**Work to be completed:** Copy out the entries below exactly as they stand, but only from the line containing "Page size: 2001x1125." through the line containing "slide_number [1747, 1048, 1911, 1099]".

**Extracted records:**
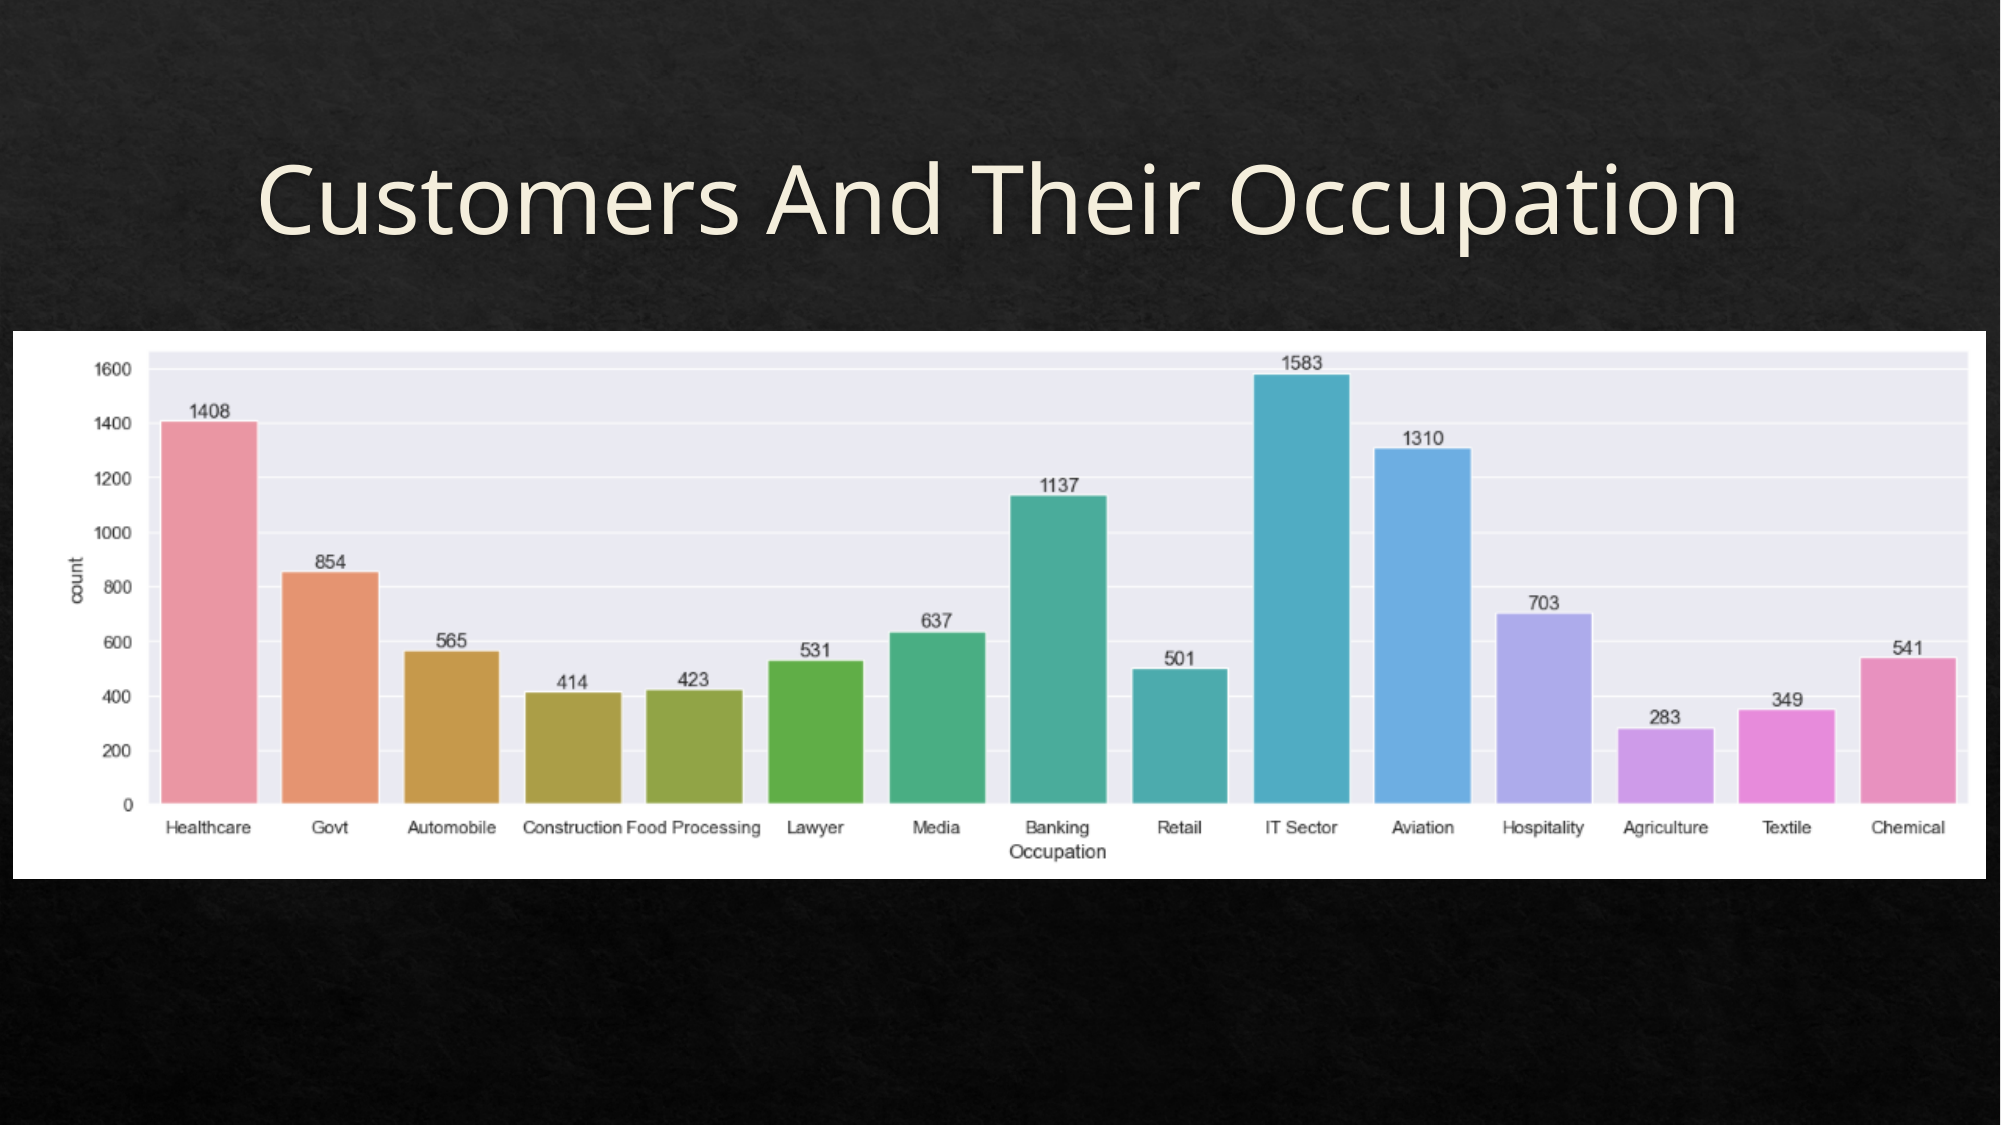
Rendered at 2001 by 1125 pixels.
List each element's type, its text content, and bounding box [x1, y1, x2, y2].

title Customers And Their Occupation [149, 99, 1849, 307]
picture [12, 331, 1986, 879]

---

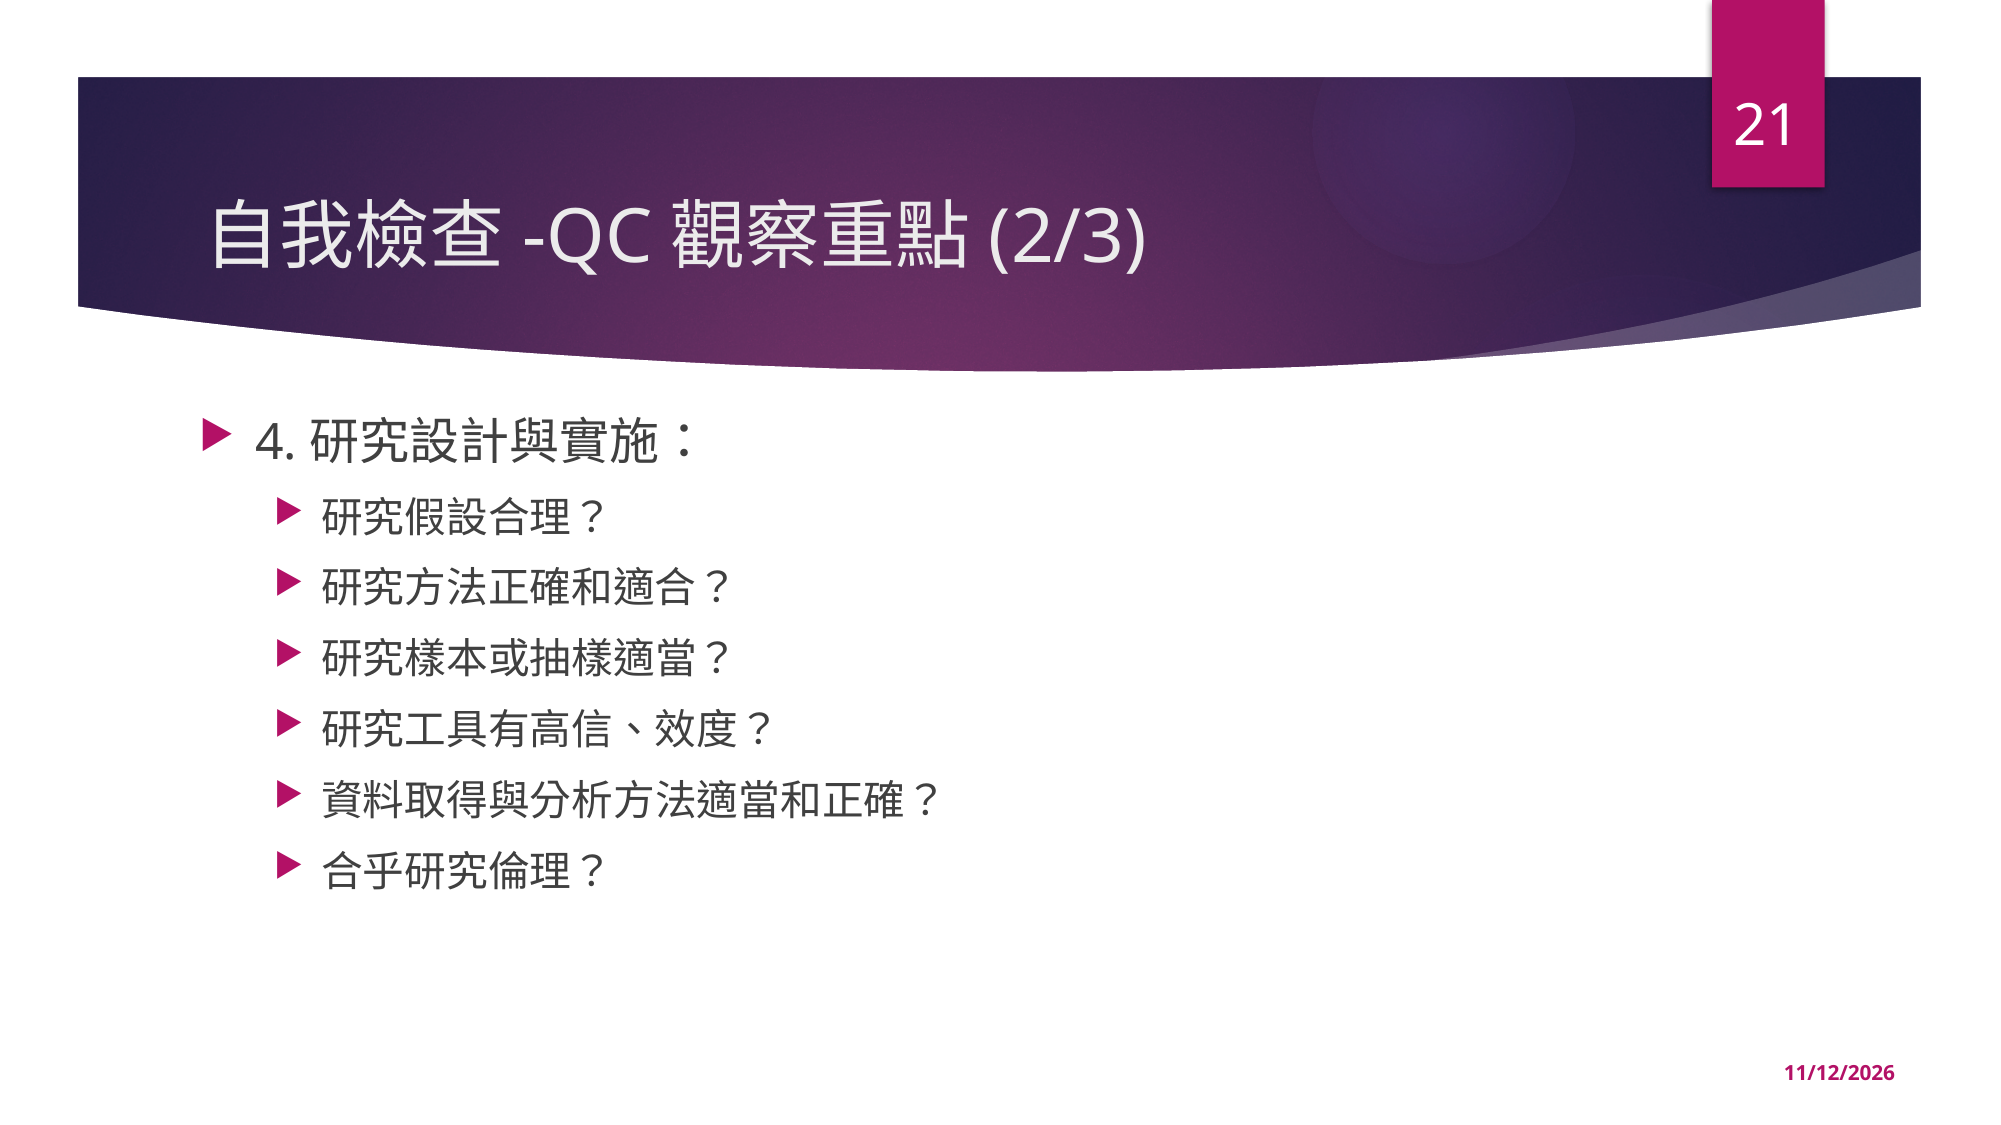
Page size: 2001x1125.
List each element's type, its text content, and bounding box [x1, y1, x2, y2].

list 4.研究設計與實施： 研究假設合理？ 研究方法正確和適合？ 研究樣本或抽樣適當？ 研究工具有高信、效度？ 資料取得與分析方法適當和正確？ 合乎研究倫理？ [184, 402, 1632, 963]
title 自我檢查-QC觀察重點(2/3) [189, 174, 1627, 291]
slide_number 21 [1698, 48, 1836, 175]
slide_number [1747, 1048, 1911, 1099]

* * *

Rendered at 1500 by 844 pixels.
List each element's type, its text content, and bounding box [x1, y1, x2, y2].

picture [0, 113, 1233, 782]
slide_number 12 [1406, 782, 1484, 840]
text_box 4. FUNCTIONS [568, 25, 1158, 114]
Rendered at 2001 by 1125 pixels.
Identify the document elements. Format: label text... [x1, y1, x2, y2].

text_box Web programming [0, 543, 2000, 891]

**Task solution:**
Page size: 2001x1125.
List each element's type, its text content, and bounding box [x1, y1, x2, y2].

list 4.研究設計與實施： 研究假設合理？ 研究方法正確和適合？ 研究樣本或抽樣適當？ 研究工具有高信、效度？ 資料取得與分析方法適當和正確？ 合乎研究倫理？ [184, 402, 1632, 963]
title 自我檢查-QC觀察重點(2/3) [189, 174, 1627, 291]
slide_number 21 [1698, 48, 1836, 175]
slide_number [1747, 1048, 1911, 1099]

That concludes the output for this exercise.